Kozlov's findings, some 3,500 paintings and other objects, are in the Hermitage Museum, St. Petersburg, while the books and xylographs are at the Institute of Oriental Studies. These survived the Siege of Leningrad and some of them were even lost until their rediscovery in 1991, forming the basis for research of the Tangut language, written in Tangut script in subsequent years. The books and manuscripts sent back to St. Petersburg by Kozlov were studied by Aleksei Ivanovich Ivanov, who identified several Tangut dictionaries, including a Chinese-Tangut glossary titled Pearl in the Palm, compiled in 1190.

In addition to written artifacts, the Khara-Khoto collection in the Hermitage Museum includes paintings on silk, mainly of Buddhist subjects in Chinese and Tibetan styles. In addition, batik-dyed silk fragments have also been found. A small mud wall painting fragment confirms use of cobalt as a pigment in the form of smalt.

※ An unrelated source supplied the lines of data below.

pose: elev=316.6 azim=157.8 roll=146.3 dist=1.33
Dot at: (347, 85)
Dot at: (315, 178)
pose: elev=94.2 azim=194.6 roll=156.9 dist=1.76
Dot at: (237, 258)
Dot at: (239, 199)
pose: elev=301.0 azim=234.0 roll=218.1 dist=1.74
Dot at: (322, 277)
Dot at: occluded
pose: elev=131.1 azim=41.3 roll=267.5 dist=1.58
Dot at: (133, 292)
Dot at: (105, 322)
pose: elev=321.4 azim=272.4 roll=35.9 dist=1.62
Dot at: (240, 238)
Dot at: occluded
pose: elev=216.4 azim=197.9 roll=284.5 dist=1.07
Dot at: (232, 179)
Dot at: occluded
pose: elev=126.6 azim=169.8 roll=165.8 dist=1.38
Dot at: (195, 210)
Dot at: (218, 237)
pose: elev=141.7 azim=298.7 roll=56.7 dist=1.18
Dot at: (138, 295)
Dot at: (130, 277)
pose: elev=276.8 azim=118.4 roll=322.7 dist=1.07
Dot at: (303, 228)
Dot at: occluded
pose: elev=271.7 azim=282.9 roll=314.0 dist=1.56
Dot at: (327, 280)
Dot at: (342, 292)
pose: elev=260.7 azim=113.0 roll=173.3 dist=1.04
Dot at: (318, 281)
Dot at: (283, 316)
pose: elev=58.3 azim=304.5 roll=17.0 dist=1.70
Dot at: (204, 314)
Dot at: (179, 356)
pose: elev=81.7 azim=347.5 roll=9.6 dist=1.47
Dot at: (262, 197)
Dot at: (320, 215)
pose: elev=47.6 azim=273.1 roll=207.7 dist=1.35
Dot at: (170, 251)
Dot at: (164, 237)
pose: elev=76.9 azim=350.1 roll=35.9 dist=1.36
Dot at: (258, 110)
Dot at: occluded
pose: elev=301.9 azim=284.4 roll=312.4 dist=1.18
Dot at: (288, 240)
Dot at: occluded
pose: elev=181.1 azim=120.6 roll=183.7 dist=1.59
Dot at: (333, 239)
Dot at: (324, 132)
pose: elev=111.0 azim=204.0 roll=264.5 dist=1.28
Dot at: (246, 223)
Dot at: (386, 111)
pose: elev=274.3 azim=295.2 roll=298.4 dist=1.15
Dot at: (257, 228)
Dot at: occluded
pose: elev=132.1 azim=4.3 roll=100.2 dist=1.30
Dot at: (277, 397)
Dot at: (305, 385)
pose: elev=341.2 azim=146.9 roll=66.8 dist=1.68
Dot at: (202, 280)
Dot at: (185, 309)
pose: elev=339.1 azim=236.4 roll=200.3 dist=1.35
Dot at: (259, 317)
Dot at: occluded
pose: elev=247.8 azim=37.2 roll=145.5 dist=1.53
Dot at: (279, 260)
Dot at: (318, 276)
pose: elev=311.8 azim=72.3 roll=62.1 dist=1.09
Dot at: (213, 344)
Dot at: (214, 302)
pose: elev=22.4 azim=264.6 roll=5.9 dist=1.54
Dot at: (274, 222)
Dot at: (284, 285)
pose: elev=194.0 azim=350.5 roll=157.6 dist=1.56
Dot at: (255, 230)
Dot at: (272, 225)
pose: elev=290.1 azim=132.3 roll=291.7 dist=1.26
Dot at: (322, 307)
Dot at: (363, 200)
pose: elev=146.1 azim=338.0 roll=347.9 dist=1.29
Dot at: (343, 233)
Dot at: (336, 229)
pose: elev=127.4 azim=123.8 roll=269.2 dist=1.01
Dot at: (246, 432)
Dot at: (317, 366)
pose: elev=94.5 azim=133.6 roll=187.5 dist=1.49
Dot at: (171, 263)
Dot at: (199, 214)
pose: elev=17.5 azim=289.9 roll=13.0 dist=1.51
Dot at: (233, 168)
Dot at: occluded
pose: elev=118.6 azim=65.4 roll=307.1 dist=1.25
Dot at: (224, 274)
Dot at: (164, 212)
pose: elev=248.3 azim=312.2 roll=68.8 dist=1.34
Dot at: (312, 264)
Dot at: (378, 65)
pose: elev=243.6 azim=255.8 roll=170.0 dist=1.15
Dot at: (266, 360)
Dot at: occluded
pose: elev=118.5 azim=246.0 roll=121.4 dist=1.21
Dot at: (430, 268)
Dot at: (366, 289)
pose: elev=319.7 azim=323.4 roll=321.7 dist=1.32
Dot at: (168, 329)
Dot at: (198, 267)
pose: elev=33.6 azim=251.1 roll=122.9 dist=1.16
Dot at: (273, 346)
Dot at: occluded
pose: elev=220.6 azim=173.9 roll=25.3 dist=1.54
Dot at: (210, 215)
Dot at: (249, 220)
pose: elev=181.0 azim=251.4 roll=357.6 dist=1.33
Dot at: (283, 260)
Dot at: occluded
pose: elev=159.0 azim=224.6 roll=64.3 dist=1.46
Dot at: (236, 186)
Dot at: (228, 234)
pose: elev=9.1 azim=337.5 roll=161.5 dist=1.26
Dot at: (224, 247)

According to Hermitage curator Kira Samosyuk, "Most of the paintings in the collection date from the eleventh through thirteenth centuries, while the majority of the fragments of porcelain with cobalt decorative glazing are from the fourteenth century. No painting is of a later date than 1378–1387; no Chinese text – later than 1371; no Tangut text – later than 1212. So it seems that the life of the town ceased sometime around 1380."

One of the puzzles of Khara-Khoto is that there was one building just outside the castle walls. Judging by its shape, it seems to be a mosque. It seems there were Muslims among the people that were ruled by the Tangut. Due to the polytheistic belief of the local people, the Muslims built their mosques outside. Traders from India and the further west would have prayed in the mosque and found relief after their arduous journey along the Silk Road.

=== Khara-Khoto Christian manuscripts ===
East Syriac Christianity reached the Tangut area at least during the Tang dynasty (618–907), which was before the time of the Tangut Empire. The Church flourished under the Mongol rule, and a metropolitan province bearing the name of Tangut was created in the end of the 13th century. A large number of East Syriac Christian manuscripts were discovered in Khara-Khoto, among which, several were uncovered by Pyotr Kozlov during his Mongol-Sichuan expedition of 1907–1909; several were brought to light by Aurel Stein during his third Central Asian expedition in 1914; and about 3000 manuscripts were found by an Inner-Mongolian archaeological research team between 1983 and 1984. The languages used in these documents include Arabic, Mongolian, Persian, Sanskrit, Syriac, Tangut, Tibetan, Uyghur, Old Turkic and other Turkic languages. 228 of the 3000-odd manuscripts were studied by Japanese and Chinese researchers. One Syriac piece (H 101) was studied in detail by Shinichi Muto and given content analysis.